What the task requires:
Write out every line of the entries below, keeping each one identical to the original.
[START OF Records for the task]
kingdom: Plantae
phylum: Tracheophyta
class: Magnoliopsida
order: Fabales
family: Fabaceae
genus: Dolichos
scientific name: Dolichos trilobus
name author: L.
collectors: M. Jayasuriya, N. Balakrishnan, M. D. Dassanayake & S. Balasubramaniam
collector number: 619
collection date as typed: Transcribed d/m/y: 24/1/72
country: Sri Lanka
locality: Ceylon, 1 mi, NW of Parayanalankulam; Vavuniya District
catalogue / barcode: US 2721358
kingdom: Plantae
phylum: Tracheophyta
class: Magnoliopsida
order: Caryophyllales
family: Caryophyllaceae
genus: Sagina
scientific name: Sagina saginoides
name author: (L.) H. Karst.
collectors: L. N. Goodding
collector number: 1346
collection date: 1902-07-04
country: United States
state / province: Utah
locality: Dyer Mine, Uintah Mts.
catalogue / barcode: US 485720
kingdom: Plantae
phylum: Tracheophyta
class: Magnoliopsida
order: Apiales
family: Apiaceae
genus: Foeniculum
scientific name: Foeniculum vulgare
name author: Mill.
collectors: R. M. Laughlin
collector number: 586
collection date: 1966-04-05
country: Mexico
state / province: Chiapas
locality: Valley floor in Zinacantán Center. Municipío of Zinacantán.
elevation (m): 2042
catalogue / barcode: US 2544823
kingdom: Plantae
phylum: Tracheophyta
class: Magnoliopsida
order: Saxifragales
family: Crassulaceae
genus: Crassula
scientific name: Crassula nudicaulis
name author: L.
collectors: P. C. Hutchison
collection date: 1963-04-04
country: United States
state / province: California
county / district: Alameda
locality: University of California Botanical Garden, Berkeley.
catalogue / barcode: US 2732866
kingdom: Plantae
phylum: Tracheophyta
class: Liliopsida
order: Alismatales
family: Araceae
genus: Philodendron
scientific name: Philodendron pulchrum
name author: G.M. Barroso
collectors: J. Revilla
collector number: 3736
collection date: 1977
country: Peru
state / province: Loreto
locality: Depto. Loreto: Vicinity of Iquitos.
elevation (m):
[END OF Records for the task]
Written answer:
kingdom: Plantae
phylum: Tracheophyta
class: Magnoliopsida
order: Fabales
family: Fabaceae
genus: Dolichos
scientific name: Dolichos trilobus
name author: L.
collectors: M. Jayasuriya, N. Balakrishnan, M. D. Dassanayake & S. Balasubramaniam
collector number: 619
collection date as typed: Transcribed d/m/y: 24/1/72
country: Sri Lanka
locality: Ceylon, 1 mi, NW of Parayanalankulam; Vavuniya District
catalogue / barcode: US 2721358
kingdom: Plantae
phylum: Tracheophyta
class: Magnoliopsida
order: Caryophyllales
family: Caryophyllaceae
genus: Sagina
scientific name: Sagina saginoides
name author: (L.) H. Karst.
collectors: L. N. Goodding
collector number: 1346
collection date: 1902-07-04
country: United States
state / province: Utah
locality: Dyer Mine, Uintah Mts.
catalogue / barcode: US 485720
kingdom: Plantae
phylum: Tracheophyta
class: Magnoliopsida
order: Apiales
family: Apiaceae
genus: Foeniculum
scientific name: Foeniculum vulgare
name author: Mill.
collectors: R. M. Laughlin
collector number: 586
collection date: 1966-04-05
country: Mexico
state / province: Chiapas
locality: Valley floor in Zinacantán Center. Municipío of Zinacantán.
elevation (m): 2042
catalogue / barcode: US 2544823
kingdom: Plantae
phylum: Tracheophyta
class: Magnoliopsida
order: Saxifragales
family: Crassulaceae
genus: Crassula
scientific name: Crassula nudicaulis
name author: L.
collectors: P. C. Hutchison
collection date: 1963-04-04
country: United States
state / province: California
county / district: Alameda
locality: University of California Botanical Garden, Berkeley.
catalogue / barcode: US 2732866
kingdom: Plantae
phylum: Tracheophyta
class: Liliopsida
order: Alismatales
family: Araceae
genus: Philodendron
scientific name: Philodendron pulchrum
name author: G.M. Barroso
collectors: J. Revilla
collector number: 3736
collection date: 1977
country: Peru
state / province: Loreto
locality: Depto. Loreto: Vicinity of Iquitos.
elevation (m):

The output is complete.